When you prompt an AI with natural language, you're not just requesting information—you're shaping how the AI "thinks" about the problem. Conversational prompts prime conversational thinking. Technical prompts prime technical thinking. The format doesn't just affect the output; it affects the cognitive mode.
This explains why experienced prompt engineers often sound like they're speaking in code:
"You are a world-class expert in X. Your task is to Y. Please provide Z in the following format..."
It looks robotic to outsiders, but it's actually more sophisticated communication. They've learned to speak the AI's second language—not its native vector space, but the structured pidgin that produces reliable results.
The New Rules of Communication
So what does this mean for the rest of us? How do we apply this insight?
Rule 1: Match Format to Function
- Need creativity? Use natural language
- Need precision? Use structured prompts
- Need consistency? Use templates
Rule 2: Be Explicit About Context
{
"role": "expert_analyst",
"audience": "technical_professionals",
"tone": "authoritative_but_accessible"
}
Rule 3: Remove Ambiguity Instead of: "Write something good about X" Try: "Write a 500-word analysis of X for Y audience, focusing on Z aspects"
Rule 4: Use Structure as Signal The format itself communicates your expectations. Bullet points signal systematic thinking. Conversational prompts signal creative thinking. Choose deliberately.
The Broader Implications
This isn't just about getting better recipes from ChatGPT. We're witnessing the emergence of a new form of human-machine communication that will shape the next decade of technological interaction.
Consider the parallels:
- Early internet users had to learn URL syntax and command lines
- Smartphone users had to learn touch gestures and app navigation
- Now we're learning to communicate with AI through structured languages
Each technological shift required new communication protocols. The difference is that AI communication feels like it should be "natural" because it involves language. But language with AI isn't conversation—it's programming.
The people who master structured prompting today will have the same advantage that early internet users had with search engines, or early smartphone adopters had with mobile apps.
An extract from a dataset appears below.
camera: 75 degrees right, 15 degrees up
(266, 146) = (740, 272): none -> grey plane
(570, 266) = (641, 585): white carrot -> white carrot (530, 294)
They'll be native speakers of the new lingua franca between humans and machines.
The Future of Understanding
In 1905, the scientists who debunked Clever Hans thought they had ended the story. The horse couldn't really do math, case closed. But they missed the bigger point: Hans and his questioners had actually achieved something remarkable—successful interspecies communication through an entirely unconscious protocol.
Today's AI systems are like Clever Hans, but in reverse. They can do the intellectual equivalent of arithmetic, but they're reading statistical cues instead of body language. And just like Hans's questioners, we're unconsciously developing new protocols for communication without fully understanding what we're doing.
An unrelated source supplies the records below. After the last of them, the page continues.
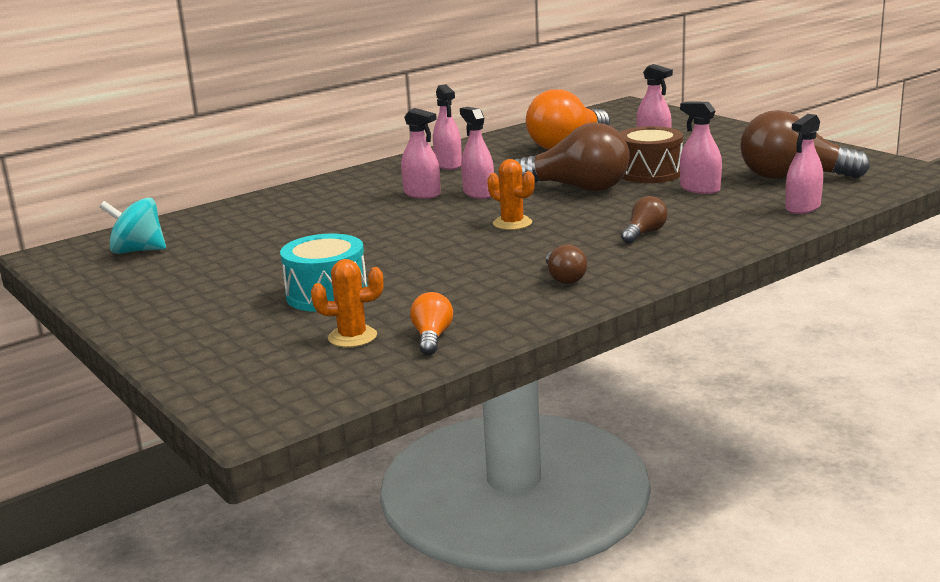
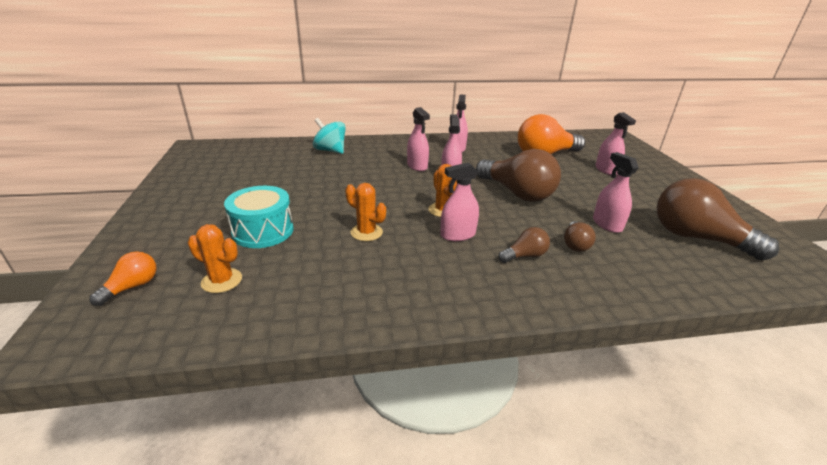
camera: 25 degrees right, 10 degrees up
(138, 251) = (230, 158): turquoise spinning top -> turquoise spinning top (330, 150)
(432, 338) = (263, 307): orange light bulb -> orange light bulb (132, 287)
(452, 262) = (366, 232): none -> orange cactus
(564, 278) = (419, 281): brown light bulb -> brown light bulb (575, 244)
(649, 173) = (580, 196): brown drum -> none
(802, 208) = (684, 277): pink spray bottle -> pink spray bottle (458, 235)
The difference is that this time, we have the opportunity to do it consciously. To recognize that effective communication with AI isn't about speaking "naturally"—it's about finding the right pidgin language for each interaction.
We're not just learning to talk to machines. We're developing a new form of language itself—one that sits at the intersection of human intent and artificial intelligence, belonging fully to neither but serving both.
The question isn't whether AI will understand us better in the future. It's whether we'll learn to understand ourselves better through the process of learning to communicate with AI.
And that might be the most human story of all.
This piece is based on experimental data comparing natural language vs. structured prompting with AI systems. The apple pie experiment used small sample sizes and the insights should be considered preliminary observations rather than definitive conclusions about human-AI communication.